◆ **YOUR TASKS**:
1: In the passage on learning and love, what was the writer renewing at the Customs and Border Patrol office?
2: Continue the passage on learning and love from where it stops.

◆ **PAGE EXTRACT**:
# # # # # # #

Judgment and blame block our learning.  Judgment and blame are part of the Finite Game of win-lose.  And they always result in someone losing.  But knowing how to listen, as Ram Dass says, is to play the Infinite Game and to always bring a loving openness to your interactions.

Recently I found myself at the Customs and Border Patrol office in Blaine to renew my NEXUS pass.  The waiting room was filled with a gigantic TV playing Fox News.  Get this: a federal office, taxpayer funded, saturating citizens with Fox News!  Meanwhile, the staff were all wearing Kevlar vests and belts with holsters and other weaponry:  Not a situation that inspires warm feelings!  I got called up to talk with an agent through a Plexiglas screen.  Turns out she was having trouble with the database and had to call first one, then two other staffers over to help out.  I spoke up to the group:

“What, I thought all federal offices had the latest, greatest, bug-free software?”

At this they all broke out laughing, and suddenly there was no Plexiglas between us, no Kevlar vests.  We were just fellow humans accepting, to varying degrees, the pathos of our government. What I learned from this was that letting go of adversarial tendencies can create powerful openings between people, even very different-seeming people.

So we learn from each other.  Every interaction a conduit for learning

…and love.

Sun rises behind a tree in a field

Why leave love for last?  Simply because it is the most important.

Most people think of love as an emotion, something you feel in your heart.  I don’t disagree.  Yet let me suggest that we consider love as behavior.

Love is when you ask for, or give, forgiveness.  When you catch yourself being blameful and choose a different response.  When you let go.  When you affirm something in another person.  When you risk complete honesty.  When you keep communication open with someone – even when they’re not doing their part.  When you do selfless things.  When you recognize that your biggest impact is on the people closest to you, so you go way out of your way to care for them.

# # # # # # #

◆ **Dataset records**:

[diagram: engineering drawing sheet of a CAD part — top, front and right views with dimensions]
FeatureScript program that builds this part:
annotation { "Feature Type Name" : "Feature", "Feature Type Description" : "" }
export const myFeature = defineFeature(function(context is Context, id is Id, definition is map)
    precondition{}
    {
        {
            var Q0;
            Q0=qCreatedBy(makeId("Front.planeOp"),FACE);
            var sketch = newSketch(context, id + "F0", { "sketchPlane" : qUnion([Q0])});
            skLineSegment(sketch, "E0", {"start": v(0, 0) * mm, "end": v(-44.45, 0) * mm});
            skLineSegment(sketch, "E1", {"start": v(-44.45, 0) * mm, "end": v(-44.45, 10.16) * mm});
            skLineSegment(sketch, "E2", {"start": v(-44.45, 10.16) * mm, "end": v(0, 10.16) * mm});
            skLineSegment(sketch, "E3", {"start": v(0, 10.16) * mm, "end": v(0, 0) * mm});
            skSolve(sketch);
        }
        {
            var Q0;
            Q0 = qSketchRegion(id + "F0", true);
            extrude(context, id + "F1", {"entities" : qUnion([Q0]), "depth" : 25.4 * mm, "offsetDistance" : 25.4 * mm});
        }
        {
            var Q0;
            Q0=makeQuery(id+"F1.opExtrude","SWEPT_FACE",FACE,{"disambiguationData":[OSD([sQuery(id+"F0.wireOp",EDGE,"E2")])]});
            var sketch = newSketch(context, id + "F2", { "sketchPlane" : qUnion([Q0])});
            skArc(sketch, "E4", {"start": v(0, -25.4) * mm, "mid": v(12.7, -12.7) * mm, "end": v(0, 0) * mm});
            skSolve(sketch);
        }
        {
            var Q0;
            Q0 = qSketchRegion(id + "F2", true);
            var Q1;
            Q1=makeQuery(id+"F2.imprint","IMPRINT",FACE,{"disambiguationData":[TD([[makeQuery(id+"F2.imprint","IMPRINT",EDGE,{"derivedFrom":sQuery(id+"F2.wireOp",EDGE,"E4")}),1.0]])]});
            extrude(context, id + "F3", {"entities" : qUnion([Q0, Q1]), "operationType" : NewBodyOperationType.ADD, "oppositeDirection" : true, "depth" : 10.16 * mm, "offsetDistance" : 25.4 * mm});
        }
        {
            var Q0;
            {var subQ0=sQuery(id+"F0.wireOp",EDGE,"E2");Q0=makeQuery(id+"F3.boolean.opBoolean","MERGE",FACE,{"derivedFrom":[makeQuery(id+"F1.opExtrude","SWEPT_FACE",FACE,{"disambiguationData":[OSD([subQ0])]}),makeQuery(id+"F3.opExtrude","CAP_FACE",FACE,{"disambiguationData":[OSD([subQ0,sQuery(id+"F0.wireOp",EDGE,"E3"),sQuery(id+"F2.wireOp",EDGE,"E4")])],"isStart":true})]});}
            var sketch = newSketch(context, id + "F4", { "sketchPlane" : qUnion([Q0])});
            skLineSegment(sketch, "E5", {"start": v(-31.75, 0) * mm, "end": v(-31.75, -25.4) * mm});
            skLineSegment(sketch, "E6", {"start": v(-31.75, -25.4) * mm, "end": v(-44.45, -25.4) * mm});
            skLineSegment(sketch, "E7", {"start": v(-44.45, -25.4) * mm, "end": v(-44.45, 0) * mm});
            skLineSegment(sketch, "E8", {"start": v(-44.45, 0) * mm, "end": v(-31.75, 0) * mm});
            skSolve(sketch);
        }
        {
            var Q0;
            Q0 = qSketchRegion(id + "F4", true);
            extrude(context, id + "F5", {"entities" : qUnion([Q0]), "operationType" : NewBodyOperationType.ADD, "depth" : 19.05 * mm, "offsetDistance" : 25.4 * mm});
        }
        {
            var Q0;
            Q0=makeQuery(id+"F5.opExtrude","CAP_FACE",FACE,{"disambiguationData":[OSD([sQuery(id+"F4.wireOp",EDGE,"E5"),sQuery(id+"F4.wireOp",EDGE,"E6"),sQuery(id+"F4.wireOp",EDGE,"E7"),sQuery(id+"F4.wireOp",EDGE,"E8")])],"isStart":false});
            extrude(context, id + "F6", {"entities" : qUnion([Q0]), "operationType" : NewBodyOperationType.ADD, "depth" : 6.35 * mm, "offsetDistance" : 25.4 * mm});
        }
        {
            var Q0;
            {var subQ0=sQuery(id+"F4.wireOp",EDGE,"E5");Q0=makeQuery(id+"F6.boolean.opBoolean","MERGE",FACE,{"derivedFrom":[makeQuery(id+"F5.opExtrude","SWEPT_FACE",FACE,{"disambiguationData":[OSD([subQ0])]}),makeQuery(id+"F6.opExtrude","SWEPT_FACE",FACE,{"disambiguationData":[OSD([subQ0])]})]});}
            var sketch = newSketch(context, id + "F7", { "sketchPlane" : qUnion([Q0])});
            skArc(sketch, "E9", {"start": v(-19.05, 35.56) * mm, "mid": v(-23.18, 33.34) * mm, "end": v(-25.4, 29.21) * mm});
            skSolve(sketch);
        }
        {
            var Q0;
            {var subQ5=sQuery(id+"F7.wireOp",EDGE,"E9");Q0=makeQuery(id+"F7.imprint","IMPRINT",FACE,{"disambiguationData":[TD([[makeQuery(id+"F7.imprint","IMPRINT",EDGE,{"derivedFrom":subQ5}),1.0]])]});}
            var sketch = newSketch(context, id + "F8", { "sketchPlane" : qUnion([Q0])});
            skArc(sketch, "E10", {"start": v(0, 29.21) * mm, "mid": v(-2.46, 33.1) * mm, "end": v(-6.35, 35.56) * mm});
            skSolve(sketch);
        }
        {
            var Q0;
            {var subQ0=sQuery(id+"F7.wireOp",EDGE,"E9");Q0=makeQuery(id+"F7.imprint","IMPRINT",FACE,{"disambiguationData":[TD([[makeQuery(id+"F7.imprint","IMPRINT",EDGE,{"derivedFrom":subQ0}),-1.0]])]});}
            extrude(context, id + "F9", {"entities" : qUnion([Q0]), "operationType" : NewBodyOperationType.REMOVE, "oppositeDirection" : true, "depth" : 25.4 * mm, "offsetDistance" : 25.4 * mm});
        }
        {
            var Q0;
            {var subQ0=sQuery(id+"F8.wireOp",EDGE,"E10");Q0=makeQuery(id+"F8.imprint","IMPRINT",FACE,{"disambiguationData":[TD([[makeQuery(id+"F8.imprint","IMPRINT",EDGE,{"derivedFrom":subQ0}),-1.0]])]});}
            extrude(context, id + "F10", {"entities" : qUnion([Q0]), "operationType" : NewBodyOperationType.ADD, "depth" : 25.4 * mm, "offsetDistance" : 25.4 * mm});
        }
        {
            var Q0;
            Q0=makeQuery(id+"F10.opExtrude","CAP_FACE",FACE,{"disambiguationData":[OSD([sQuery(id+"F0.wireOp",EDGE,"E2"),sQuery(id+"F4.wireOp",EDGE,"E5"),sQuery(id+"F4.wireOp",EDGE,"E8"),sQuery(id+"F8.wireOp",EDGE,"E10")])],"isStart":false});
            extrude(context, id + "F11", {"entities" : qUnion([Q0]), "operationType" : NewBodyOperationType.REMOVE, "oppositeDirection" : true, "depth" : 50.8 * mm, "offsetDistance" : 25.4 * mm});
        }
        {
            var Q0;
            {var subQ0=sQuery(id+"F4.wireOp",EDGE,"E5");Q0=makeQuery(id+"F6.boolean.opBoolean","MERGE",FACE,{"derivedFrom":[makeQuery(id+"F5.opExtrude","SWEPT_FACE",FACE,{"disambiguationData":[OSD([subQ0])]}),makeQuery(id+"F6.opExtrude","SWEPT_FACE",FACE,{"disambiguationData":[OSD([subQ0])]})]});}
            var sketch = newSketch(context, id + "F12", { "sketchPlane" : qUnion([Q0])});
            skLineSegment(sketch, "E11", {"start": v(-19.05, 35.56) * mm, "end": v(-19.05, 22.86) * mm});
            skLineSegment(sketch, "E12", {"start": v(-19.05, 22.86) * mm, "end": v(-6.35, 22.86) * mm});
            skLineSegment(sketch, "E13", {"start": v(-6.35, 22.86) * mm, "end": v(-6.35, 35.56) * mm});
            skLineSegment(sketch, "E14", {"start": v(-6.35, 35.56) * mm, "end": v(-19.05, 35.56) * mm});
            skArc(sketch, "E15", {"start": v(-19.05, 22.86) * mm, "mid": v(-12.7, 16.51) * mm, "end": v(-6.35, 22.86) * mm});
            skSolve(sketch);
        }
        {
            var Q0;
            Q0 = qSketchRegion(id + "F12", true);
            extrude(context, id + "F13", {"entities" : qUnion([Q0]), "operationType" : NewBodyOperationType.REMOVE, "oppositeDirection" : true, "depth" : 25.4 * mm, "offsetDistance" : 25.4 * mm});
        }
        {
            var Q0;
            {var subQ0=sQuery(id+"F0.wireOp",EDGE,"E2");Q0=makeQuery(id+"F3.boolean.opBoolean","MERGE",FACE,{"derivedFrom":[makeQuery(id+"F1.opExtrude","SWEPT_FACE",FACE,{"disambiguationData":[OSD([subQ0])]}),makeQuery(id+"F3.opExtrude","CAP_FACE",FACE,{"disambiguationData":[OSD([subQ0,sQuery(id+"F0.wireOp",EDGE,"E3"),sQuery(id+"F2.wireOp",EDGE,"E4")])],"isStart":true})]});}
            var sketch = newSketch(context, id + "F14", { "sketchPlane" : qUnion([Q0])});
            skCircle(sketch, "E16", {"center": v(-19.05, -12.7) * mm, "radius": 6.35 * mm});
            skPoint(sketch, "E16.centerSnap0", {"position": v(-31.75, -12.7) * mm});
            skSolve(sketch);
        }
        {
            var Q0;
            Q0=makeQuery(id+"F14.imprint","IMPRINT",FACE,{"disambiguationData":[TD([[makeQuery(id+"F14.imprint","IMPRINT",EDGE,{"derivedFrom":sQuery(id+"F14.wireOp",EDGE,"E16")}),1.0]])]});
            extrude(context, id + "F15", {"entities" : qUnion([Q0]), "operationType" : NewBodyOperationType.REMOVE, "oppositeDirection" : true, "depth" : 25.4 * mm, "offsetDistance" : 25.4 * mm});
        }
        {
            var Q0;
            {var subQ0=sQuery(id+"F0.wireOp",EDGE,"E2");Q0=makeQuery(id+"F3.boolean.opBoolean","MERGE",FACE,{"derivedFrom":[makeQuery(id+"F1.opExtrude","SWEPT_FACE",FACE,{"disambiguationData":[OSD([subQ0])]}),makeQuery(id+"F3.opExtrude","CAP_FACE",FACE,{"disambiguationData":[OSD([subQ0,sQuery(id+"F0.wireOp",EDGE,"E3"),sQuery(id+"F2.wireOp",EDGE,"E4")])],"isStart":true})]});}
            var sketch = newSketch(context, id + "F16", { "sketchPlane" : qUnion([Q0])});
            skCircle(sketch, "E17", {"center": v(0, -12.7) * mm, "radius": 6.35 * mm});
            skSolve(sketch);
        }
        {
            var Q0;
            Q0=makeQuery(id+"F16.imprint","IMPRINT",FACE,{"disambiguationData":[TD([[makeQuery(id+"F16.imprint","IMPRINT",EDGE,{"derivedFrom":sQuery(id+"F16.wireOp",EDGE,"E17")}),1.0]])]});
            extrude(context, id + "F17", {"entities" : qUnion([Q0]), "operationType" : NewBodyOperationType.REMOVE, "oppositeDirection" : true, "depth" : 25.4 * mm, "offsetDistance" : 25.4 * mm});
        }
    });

# # # # # # #

◆ **RESULTS IN ORDER**:
1: A NEXUS pass.

2:
If you don’t use every interaction as a conduit for love, you’re downgrading certain relationships from first class into business class.  Which is OK… until you realize that those business connections are still human connections.  And then one day, you’ll find yourself laughing with the agent who finally answers the phone after you’ve spent hours on hold, and that shared laughter makes the day more alive for both of you.

Our interactions are a vital conduit to each other’s hearts.  Jeff Salzmann, the integral journalist, talks about upgrading from a fear-based operating system to a love-based operating system.  It’s past time for this upgrade, isn’t it?  Salzmann also calls for radical engagement:  The commitment to connect with others despite differences.


Every day is a gift.

Every action is a prayer.

Every interaction is a conduit of learning and love.

If you like this program, run with it.  It’s open source and free!  If you don’t?  Come up with your own guide to effective choicemaking, something that will keep you on your toes as you navigate the messy future we have entered.  In fact, creating your own guide may result in an even more powerful tool.  But… find something.

There you have it.  Collaborate.  Grieve.  Discern.  And make good choices, guided by gratitude and compassion.  The world is calling us to this.

aerial photo of san franciscoI don’t publish my essays very often.  But I deeply feel the challenges we are facing, and I offer my fervent hope that, despite the fact that I’ve called shadows into this narrative, I have also called something in you.

  • Something that affirms your capacity to work with others despite differences.
  • Something that helps you meet grief and other emotions with creative force.
  • Something that honors your thoughtfulness and openness, while also discerning carefully.
  • Something that supports your posture of effective choicemaking and powerful action.

In my previous post I quoted Jamie Wheal: the hour is late and the stakes are high.  We need to be at our best.  I’m grateful to consider anyone reading this as an ally.  Working together, I believe we can make our little corner of the world a joyful and creative place that sends ripples of hope and love outward.

And since we are the leaders the world needs, we’ve got our work cut out for us.